Download Webinar ZHAW CO₂-Studie «Der Vermeidungskostenansatz».

Wie schafft man eine vollständige Dekarbonisierung des Wärmesektors in der Schweiz? Um den Weg dorthin aufzuzeigen, haben die Beratungsfirmen TEP Energy Solutions und Ecoplan, im Auftrag der Wärmeinitiative Schweiz, eine umfassende wissenschaftliche Grundlage erarbeitet. Die Resultate liegen nun vor. Eine CO₂-neutrale und erneuerbare Wärmeversorgung des gesamten Gebäudesektors in der Schweiz (Haushalte, Dienstleistungen und Industrie) ist bis 2050 möglich. Dazu müssen wir das gesamte verfügbare Potenzial an erneuerbaren Energieträgern vollständig nutzen und die richtigen Rahmenbedingungen für den Ausbau der erneuerbaren Wärme schaffen.
Weitere Informationen

  • Neu können sich alle, auch öffentlich-rechtliche Unternehmen einschliesslich kleiner Firmen, von der CO2-Abgabe befreien lassen. So erhalten Firmen einen Anreiz, Klimaschutzmassnahmen innerhalb ihres Betriebes tatsächlich umzusetzen. In einem bewährten Prozess identifizieren und vereinbaren lizenzierte Beratungsunternehmen Act und EnAW wirtschaftliche Reduktionspotenziale. Es bestehen bereits viele Möglichkeiten, einen Betrieb CO2-neutral zu gestalten.
    Wird ein CO2-freies Heizsystem gewählt, entfallen bei vielen Firmen die CO2-Abgaben automatisch. Auch bei der Fahrzeugflotte stehen immer mehr preislich attraktive CO2-freie Alternativen zur Verfügung.
  • Unterstützung bei CO2-Reduktion: Neu soll auch die CO2-Reduktion in der Wertschöpfungskette von Schweizer Unternehmen oder beim Einsatz von Schweizer Technologie im Ausland finanziell unterstützt werden. Entwickeln Unternehmen neue Klimaschutzlösungen, stehen diesen künftig neben der heutigen Bürgschaft für kleinere Technologie-Projekte auch weitere Unterstützungsinstrumente zur Verfügung. Dadurch können grössere Risiken abgesichert oder der schwierige Übergang vom Prototyp zur Industrialisierung gemeistert werden.
  • Neue Absatzmärkte: Nicht nur das Bauhaupt- und -nebengewerbe profitiert von neuen Aufträgen: Auch Anbieter und Produzenten klimafreundlicher Alternativen finden neue Absatzmärkte. Da erneuerbare Energien dezentral produziert werden, stärkt das CO2– Gesetz auch Betriebe in Berg- und Randregionen.
  • Treibstoffpreiserhöhung: Neu dürfen die Treibstoffimporteure bis zu 12 Rp/l auf Benzin und Diesel aufschlagen anstelle der heutigen 5 Rp/l. Diese Geldern finanzieren Klimaschutzprojekte, die wiederum der Wirtschaft und Landwirtschaft zu Gute kommen. Für die Fahrzeugnutzer*innen wiegt die Halbierung der Treibstoffkosten durch effizientere Fahrzeuge und Elektrofahrzeuge viel stärker als die geplante Treibstofferhöhung um rund 5%.
  • Rückverteilung CO2-Abgabe: Entscheidet sich eine Firma, sich nicht von der CO2-Abgabe zu befreien, so profitiert diese davon, dass ein Teil der CO2-Abgabe und Flugticketabgabe rückverteilt werden; der AHV-Beitrag der Arbeitgeber wird vergünstigt.

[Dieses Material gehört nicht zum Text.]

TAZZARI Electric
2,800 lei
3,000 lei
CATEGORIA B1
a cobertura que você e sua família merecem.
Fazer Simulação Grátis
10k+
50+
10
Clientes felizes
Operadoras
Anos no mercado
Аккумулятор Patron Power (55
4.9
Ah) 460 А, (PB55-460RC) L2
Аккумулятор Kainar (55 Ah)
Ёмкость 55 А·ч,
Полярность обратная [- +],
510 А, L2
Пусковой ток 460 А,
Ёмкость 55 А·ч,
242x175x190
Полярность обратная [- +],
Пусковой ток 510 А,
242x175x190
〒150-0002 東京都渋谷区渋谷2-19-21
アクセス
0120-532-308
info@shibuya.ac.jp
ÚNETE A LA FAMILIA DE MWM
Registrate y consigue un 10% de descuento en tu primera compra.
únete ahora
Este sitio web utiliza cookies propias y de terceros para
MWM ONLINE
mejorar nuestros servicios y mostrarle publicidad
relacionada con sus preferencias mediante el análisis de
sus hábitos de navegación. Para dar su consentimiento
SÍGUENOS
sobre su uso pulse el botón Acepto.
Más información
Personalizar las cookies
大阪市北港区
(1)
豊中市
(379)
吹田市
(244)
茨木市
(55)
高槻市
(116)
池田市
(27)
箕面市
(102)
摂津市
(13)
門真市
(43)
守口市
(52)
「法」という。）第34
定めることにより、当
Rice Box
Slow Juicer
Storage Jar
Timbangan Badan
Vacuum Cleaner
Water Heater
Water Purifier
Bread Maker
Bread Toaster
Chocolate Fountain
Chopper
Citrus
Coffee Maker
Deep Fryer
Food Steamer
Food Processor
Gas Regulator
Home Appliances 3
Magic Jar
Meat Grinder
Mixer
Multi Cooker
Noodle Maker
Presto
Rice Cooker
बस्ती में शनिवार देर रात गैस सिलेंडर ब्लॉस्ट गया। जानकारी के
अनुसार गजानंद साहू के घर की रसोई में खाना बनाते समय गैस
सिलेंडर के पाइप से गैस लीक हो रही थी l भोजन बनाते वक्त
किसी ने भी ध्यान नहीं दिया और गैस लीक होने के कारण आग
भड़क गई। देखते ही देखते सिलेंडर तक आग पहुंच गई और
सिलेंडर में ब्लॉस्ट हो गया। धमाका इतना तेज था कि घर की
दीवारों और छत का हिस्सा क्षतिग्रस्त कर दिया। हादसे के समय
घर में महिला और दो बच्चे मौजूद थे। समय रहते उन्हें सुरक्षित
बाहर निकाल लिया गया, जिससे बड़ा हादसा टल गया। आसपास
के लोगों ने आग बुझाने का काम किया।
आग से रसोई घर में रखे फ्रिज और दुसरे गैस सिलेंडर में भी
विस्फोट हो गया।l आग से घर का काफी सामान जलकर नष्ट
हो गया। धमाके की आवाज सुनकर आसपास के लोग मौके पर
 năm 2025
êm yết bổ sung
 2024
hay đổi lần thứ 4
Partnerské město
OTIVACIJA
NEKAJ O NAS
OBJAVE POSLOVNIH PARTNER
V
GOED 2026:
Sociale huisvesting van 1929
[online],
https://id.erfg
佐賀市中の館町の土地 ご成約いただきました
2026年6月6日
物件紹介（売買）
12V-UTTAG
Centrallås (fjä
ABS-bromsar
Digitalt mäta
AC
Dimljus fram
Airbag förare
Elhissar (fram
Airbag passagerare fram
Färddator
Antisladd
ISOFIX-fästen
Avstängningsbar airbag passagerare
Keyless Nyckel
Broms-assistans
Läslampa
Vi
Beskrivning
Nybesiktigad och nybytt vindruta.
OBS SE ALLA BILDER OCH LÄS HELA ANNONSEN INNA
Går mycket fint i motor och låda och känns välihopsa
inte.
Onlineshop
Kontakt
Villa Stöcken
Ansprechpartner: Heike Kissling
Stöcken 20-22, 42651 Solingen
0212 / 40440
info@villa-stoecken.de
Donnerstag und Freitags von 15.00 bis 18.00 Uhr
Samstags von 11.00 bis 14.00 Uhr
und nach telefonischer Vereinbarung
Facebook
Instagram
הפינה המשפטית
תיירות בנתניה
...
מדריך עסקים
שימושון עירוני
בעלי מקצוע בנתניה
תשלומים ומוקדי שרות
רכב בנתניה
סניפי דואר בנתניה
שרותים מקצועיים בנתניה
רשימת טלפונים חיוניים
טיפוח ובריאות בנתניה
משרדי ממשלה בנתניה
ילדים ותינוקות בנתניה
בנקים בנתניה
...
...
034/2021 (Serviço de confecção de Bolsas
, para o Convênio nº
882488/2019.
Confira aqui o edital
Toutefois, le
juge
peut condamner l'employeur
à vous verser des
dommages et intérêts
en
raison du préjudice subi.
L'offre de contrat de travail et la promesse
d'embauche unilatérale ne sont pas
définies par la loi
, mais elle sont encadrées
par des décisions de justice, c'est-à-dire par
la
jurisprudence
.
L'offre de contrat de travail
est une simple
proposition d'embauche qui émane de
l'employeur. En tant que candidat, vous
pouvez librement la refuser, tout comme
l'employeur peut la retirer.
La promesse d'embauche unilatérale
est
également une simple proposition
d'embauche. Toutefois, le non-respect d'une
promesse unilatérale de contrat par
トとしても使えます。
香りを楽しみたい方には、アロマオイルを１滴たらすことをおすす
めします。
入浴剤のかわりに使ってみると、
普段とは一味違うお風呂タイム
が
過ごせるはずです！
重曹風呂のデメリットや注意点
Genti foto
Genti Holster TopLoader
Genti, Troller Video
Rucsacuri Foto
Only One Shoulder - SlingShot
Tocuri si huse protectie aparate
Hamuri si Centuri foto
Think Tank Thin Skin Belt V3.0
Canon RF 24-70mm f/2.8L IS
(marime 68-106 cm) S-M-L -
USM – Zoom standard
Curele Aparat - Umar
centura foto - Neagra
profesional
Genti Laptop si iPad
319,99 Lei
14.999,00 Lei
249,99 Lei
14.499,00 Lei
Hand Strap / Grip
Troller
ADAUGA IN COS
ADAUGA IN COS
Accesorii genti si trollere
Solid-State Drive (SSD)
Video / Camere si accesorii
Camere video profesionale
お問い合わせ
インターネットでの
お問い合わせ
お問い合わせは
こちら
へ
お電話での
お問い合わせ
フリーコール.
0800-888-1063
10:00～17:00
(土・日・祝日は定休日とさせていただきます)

Im Rahmen des laufenden CO₂-Gesetzes waren wir aktiv an der Konzeption eines Klimafonds beteiligt. Dieser soll hauptsächlich aus der Teilzweckbindung der CO₂-Abgabe auf Brennstoffe sowie aus der Hälfte der Einnahmen aus der Flugticketabgabe gespiesen wird.

  • Einnahmen aus der CO₂-Abgabe auf Brennstoffe: Wie bis anhin sollen maximal 33%, resp. 450 Mio. CHF/a der CO₂-Abgabe das Gebäudesanierungsprogramm der Kantone unterstützen. Neu sollen diese Gelder auch weitere Programme vor allem im Bereich Wärmeversorgung ermöglichen, beispielsweise Risikobeiträge für Nah- und Fernwärme oder Energiecontracting-Lösungen.
  • Einnahmen aus der Flugticketabgabe: Die Hälfte der Einnahmen soll die Entwicklung und breite Anwendung neuer Ansätze und Technologien fördern. Die vom Schweizer Konsum im Ausland verursachten Treibhausgasemissionen übersteigen heute die Emissionen in der Schweiz. Dieser Teil des Klimafonds soll deshalb einen Reduktionsbeitrag in derselben Grössenordnung leisten. Selbstverständlich sollen Gelder aus der Flugticketabgabe auch dazu beitragen, den Klimaeffekt der Luftfahrt deutlich zu senken. Dies verstärkt den erwarteten Lenkungseffekt der Flugticketabgabe.
  • Anpassungsmassnahmen: Der Klimafonds soll auch Anpassungsmassnahmen finanzieren, um nicht mehr abwendbare Klimawandelfolgen zu reduzieren. Die Land- und Forstwirtschaft, das fragile Alpengebiet und zunehmend unsere Infrastrukturen sind besonders betroffen und benötigen zum Teil teure Schutzmassnahmen. Diese werden aus Auktionserträgen des Emissionshandelssystems, Ersatzleistungen der Fahrzeugimporteure und Bussen aus dem Vollzug finanziert und nicht wie heute, ausschliesslich aus allgemeinen Steuereinnahmen.

Wissenschaftliche Untersuchungen zeigen, dass der Emissionshandel den Ausstoss von CO₂ kaum nachhaltig verringert, sondern primär auf einem festgelegten Niveau stabilisiert. Trotzdem macht es für uns grundsätzlich Sinn, die Emissionshandelssysteme (EHS) der Schweiz und der EU zusammenzuführen, weil dies die Liquidität erhöht und einen funktionierenden Markt überhaupt erst gewährleistet. Schweizer Unternehmen können somit vom weit grösseren EHS der EU profitieren und werden gegenüber der europäischen Konkurrenz gleich behandelt.